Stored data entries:

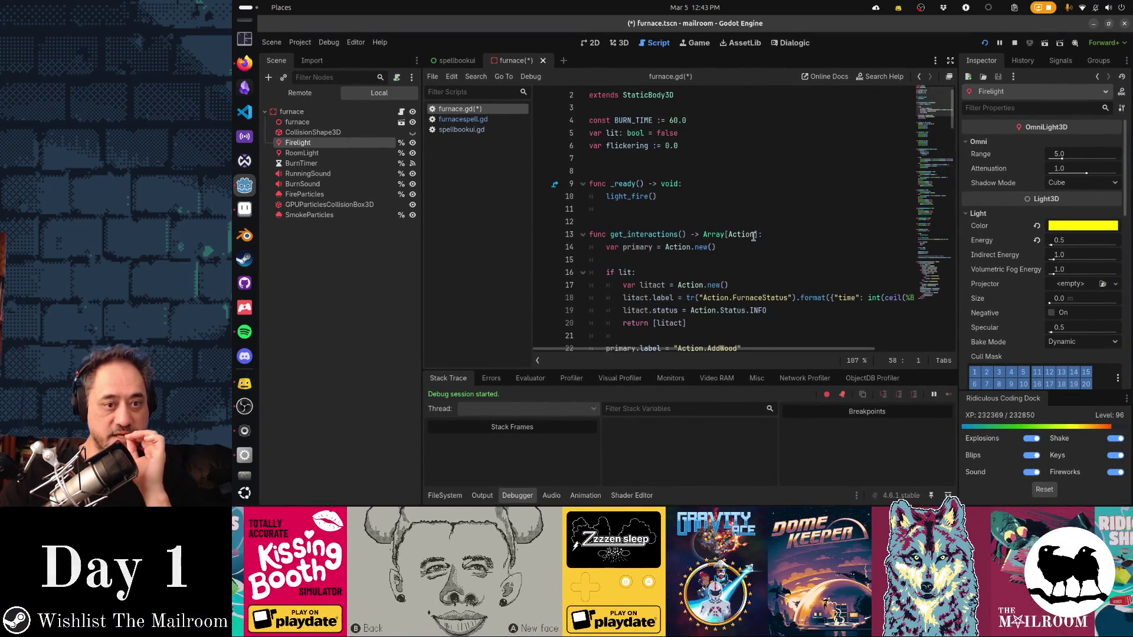
scroll(679, 200, down, 4)
scroll(708, 213, down, 9)
scroll(726, 217, down, 1)
scroll(726, 218, down, 4)
scroll(740, 224, down, 2)
scroll(753, 228, down, 1)
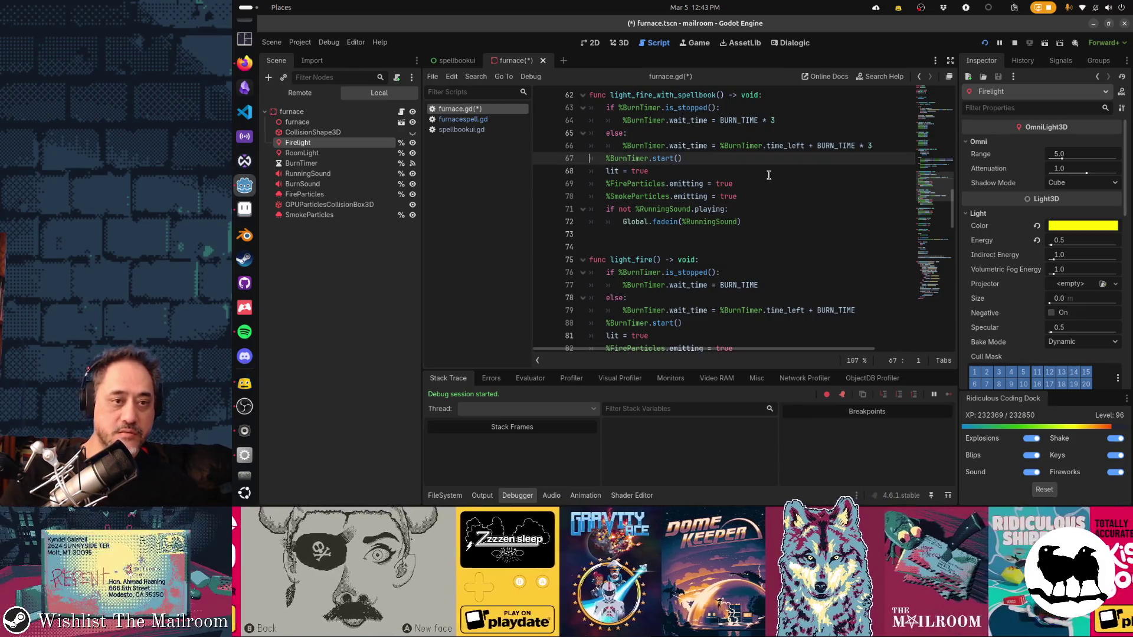
Step: Set the fire light to Color.BLUE after lit = true in light_fire_with_spellbook
click(768, 175)
key(Return)
key(ctrl+v)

**TRY IT:** In the records above, find each line that holds the word "scroll"; copy all such lines.

**ANSWER SECTION:**
scroll(679, 200, down, 4)
scroll(708, 213, down, 9)
scroll(726, 217, down, 1)
scroll(726, 218, down, 4)
scroll(740, 224, down, 2)
scroll(753, 228, down, 1)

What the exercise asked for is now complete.